Wednesday, June 24, 2009

2009 Hagley Prize Winner

The 2009 Hagley Prize for the best book in business history has been awarded to Ann Smart Martin for Buying into the World of Goods: Early Consumers in Backcountry Virginia (Johns Hopkins University Press, 2008). The award is presented annually by the Hagley Library and the Business History Conference; the 2009 prize committee included Donald C. Jackson (Lafayette College, chair), Margaret Walsh (University of Nottingham), and Janice Traflet (Bucknell University).

In this book Ann Smart Martin brings the global economy of the late 18th and early 19th centuries to life by connecting the lives of merchants, farmers, and artisans in the hinterlands of western Virginia to the larger world of European commerce and fashion.

With a fine-grained focus on the Scottish-born merchant Robert Hook and his shops in the crossroad communities of New London and Hales Ford, Martin’s analysis extends both out towards the Atlantic trade and into the lives of rural settlers. It is these common patrons, so often seemingly invisible to modern historians, who saw in Hook a means of experiencing the “world of goods” that in essential ways defined their culture and their lives.

The human dimension of business history lies at the core of the book. Beginning with the credit crisis of 1772 Martin makes extraordinary use of Hook’s surviving account books to explicate the nature of backcountry commerce. She highlights the myriad ways that adornment and fashion created a market in rural Virginia for wares ranging from colorful ribbons to ornate grandfather clocks.

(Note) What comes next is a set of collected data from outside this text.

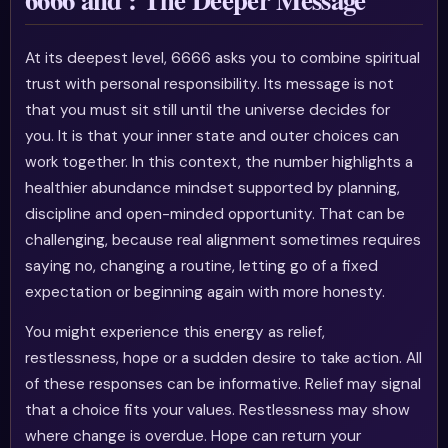
At its deepest level, 6666 asks you to combine spiritual
trust with personal responsibility. Its message is not
that you must sit still until the universe decides for
you. It is that your inner state and outer choices can
work together. In this context, the number highlights a
healthier abundance mindset supported by planning,
discipline and open-minded opportunity. That can be
challenging, because real alignment sometimes requires
saying no, changing a routine, letting go of a fixed
expectation or beginning again with more honesty.
You might experience this energy as relief,
restlessness, hope or a sudden desire to take action. All
of these responses can be informative. Relief may signal
that a choice fits your values. Restlessness may show
where change is overdue. Hope can return your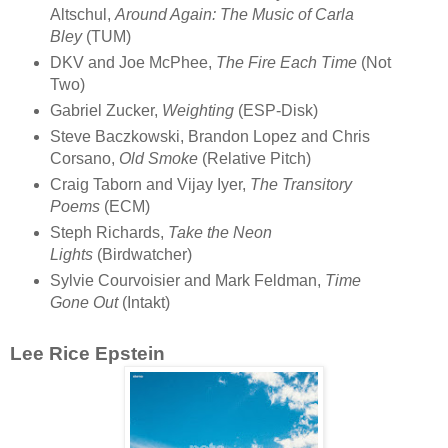
Altschul,
Around Again: The Music of Carla
Bley
(TUM)
DKV and Joe McPhee,
The Fire Each Time
(Not
Two)
Gabriel Zucker,
Weighting
(ESP-Disk)
Steve Baczkowski, Brandon Lopez and Chris
Corsano,
Old Smoke
(Relative Pitch)
Craig Taborn and Vijay Iyer,
The Transitory
Poems
(ECM)
Steph Richards,
Take the Neon
Lights
(Birdwatcher)
Sylvie Courvoisier and Mark Feldman,
Time
Gone Out
(Intakt)
Lee Rice Epstein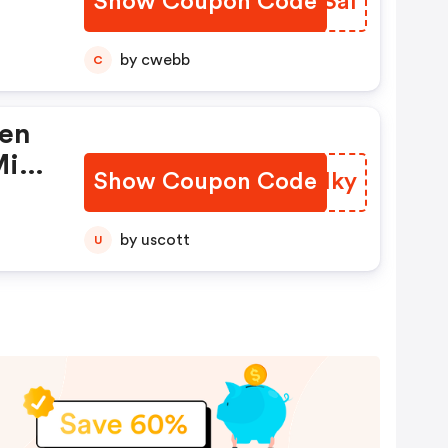
Show Coupon Code
RYOSal
ie
by cwebb
C
ren
Mit
Show Coupon Code
NWNHky
e
by uscott
U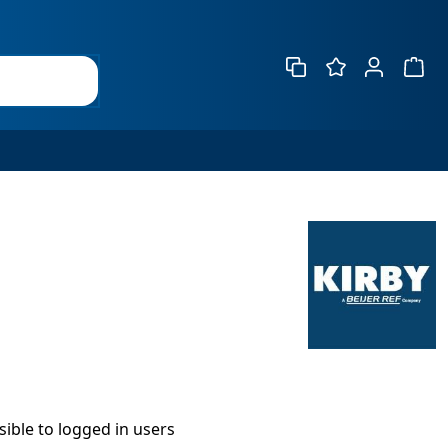
Show 
isible to logged in users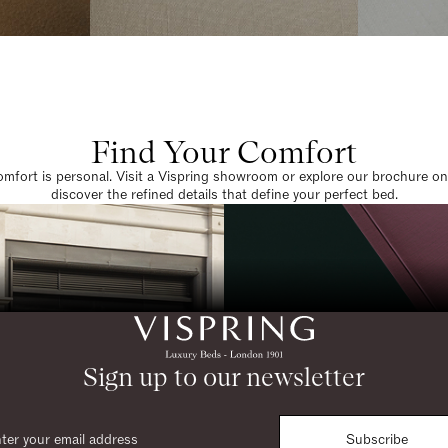
Find Your Comfort
omfort is personal. Visit a Vispring showroom or explore our brochure on
discover the refined details that define your perfect bed.
Sign up to our newsletter
Subscribe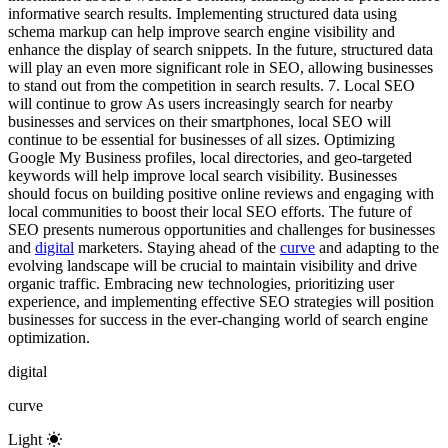
informative search results. Implementing structured data using
schema markup can help improve search engine visibility and
enhance the display of search snippets. In the future, structured data
will play an even more significant role in SEO, allowing businesses
to stand out from the competition in search results. 7. Local SEO
will continue to grow As users increasingly search for nearby
businesses and services on their smartphones, local SEO will
continue to be essential for businesses of all sizes. Optimizing
Google My Business profiles, local directories, and geo-targeted
keywords will help improve local search visibility. Businesses
should focus on building positive online reviews and engaging with
local communities to boost their local SEO efforts. The future of
SEO presents numerous opportunities and challenges for businesses
and
digital
marketers. Staying ahead of the
curve
and adapting to the
evolving landscape will be crucial to maintain visibility and drive
organic traffic. Embracing new technologies, prioritizing user
experience, and implementing effective SEO strategies will position
businesses for success in the ever-changing world of search engine
optimization.
digital
curve
Light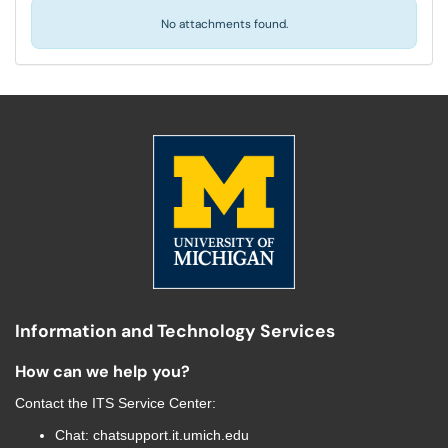
No attachments found.
Information and Technology Services
How can we help you?
Contact the
ITS Service Center
:
Chat:
chatsupport.it.umich.edu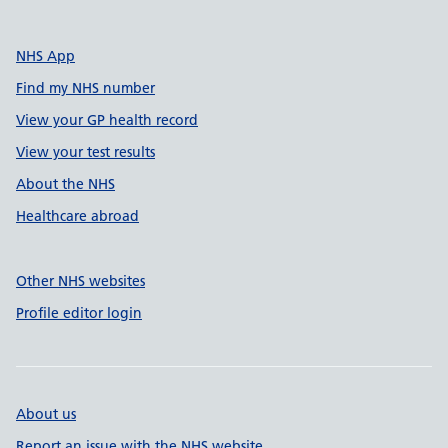
NHS App
Find my NHS number
View your GP health record
View your test results
About the NHS
Healthcare abroad
Other NHS websites
Profile editor login
About us
Report an issue with the NHS website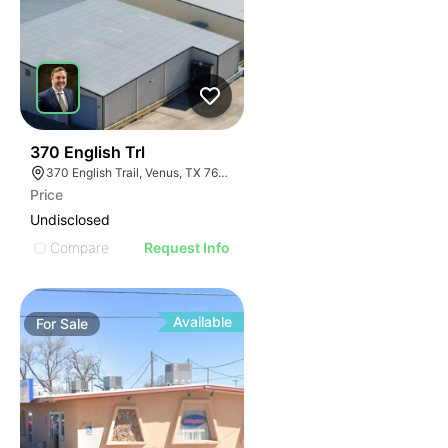
40
370 English Trl
370 English Trail, Venus, TX 76084
Price
Undisclosed
Compare
Request Info
Available
For
Sale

Martin offers a sophisticated material culture analysis of remarkable scope and insight; this involves not simply goods sold but also the stores themselves and the way that they physically defined the shopping experience. And finally, the book includes an expansive exploration into the ways that enslaved African-Americans participated in market relations at a time when they too could be bought and sold as commodities. In this latter chapter, her exploration of the cultural meanings of mirrors (“looking glass”) to people of African heritage is particularly noteworthy and brings to the forefront the wealth of research and insight that undergirds the book as a whole.

Written with a deft eye for telling detail and inculcated with a desire to make the complex character of 18th century commerce engaging to a wide audience, Buying into the World of Goods represents business history at its finest.